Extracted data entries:
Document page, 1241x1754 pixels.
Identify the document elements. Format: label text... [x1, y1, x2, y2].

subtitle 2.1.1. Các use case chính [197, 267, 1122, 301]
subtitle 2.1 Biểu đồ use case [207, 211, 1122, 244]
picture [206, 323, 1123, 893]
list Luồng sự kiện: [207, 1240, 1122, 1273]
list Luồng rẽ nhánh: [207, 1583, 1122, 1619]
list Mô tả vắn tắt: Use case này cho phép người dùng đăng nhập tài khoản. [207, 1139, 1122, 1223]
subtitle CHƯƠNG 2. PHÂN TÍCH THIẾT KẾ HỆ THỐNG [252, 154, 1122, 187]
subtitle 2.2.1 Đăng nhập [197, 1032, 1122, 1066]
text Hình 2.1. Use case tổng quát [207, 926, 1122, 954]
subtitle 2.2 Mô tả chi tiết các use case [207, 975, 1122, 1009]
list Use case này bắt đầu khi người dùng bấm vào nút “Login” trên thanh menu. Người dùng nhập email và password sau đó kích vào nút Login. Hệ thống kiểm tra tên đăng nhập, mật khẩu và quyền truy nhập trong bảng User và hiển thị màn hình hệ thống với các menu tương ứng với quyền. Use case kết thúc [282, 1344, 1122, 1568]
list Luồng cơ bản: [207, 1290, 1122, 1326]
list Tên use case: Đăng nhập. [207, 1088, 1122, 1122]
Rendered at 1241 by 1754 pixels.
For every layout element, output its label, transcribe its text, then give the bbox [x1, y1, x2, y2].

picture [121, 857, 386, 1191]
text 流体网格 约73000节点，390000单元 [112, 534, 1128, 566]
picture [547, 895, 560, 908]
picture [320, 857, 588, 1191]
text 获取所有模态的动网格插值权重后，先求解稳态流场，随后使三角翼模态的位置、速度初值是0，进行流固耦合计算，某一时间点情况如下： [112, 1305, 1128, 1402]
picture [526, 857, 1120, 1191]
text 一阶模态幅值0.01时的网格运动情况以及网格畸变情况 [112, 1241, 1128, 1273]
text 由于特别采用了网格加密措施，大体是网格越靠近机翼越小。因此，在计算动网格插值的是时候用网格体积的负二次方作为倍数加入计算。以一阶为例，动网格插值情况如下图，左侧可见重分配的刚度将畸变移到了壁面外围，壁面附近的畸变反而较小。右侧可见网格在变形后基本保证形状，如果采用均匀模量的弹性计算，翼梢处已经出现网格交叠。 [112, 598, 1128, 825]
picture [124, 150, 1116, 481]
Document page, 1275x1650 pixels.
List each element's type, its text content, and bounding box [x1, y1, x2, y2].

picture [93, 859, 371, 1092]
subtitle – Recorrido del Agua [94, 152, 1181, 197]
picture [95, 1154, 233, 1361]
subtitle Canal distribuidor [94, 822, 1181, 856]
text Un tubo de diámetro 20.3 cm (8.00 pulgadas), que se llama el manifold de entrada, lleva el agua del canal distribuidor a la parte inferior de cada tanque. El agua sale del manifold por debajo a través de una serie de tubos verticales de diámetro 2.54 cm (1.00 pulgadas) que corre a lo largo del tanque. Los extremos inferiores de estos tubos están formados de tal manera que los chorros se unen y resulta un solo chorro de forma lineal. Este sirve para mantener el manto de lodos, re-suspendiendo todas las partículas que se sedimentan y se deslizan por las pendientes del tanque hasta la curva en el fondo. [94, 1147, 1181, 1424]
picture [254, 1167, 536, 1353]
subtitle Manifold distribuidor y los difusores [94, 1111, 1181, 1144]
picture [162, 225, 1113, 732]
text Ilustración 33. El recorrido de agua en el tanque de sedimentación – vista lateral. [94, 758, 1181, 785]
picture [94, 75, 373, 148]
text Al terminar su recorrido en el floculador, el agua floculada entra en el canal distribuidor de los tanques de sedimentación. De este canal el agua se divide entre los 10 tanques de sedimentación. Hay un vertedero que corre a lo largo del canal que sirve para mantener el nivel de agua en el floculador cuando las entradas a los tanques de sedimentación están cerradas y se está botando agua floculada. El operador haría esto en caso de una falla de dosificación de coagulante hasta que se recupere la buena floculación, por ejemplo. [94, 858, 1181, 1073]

Work instruction: The entries above hold the needed span. Transcribe exactly the lines from the one with "Rendered at 1241 by 1754 pixels." to the one with "Document page, 1275x1650 pixels.", both included.

Expected answer:
Rendered at 1241 by 1754 pixels.
For every layout element, output its label, transcribe its text, then give the bbox [x1, y1, x2, y2].

picture [121, 857, 386, 1191]
text 流体网格 约73000节点，390000单元 [112, 534, 1128, 566]
picture [547, 895, 560, 908]
picture [320, 857, 588, 1191]
text 获取所有模态的动网格插值权重后，先求解稳态流场，随后使三角翼模态的位置、速度初值是0，进行流固耦合计算，某一时间点情况如下： [112, 1305, 1128, 1402]
picture [526, 857, 1120, 1191]
text 一阶模态幅值0.01时的网格运动情况以及网格畸变情况 [112, 1241, 1128, 1273]
text 由于特别采用了网格加密措施，大体是网格越靠近机翼越小。因此，在计算动网格插值的是时候用网格体积的负二次方作为倍数加入计算。以一阶为例，动网格插值情况如下图，左侧可见重分配的刚度将畸变移到了壁面外围，壁面附近的畸变反而较小。右侧可见网格在变形后基本保证形状，如果采用均匀模量的弹性计算，翼梢处已经出现网格交叠。 [112, 598, 1128, 825]
picture [124, 150, 1116, 481]
Document page, 1275x1650 pixels.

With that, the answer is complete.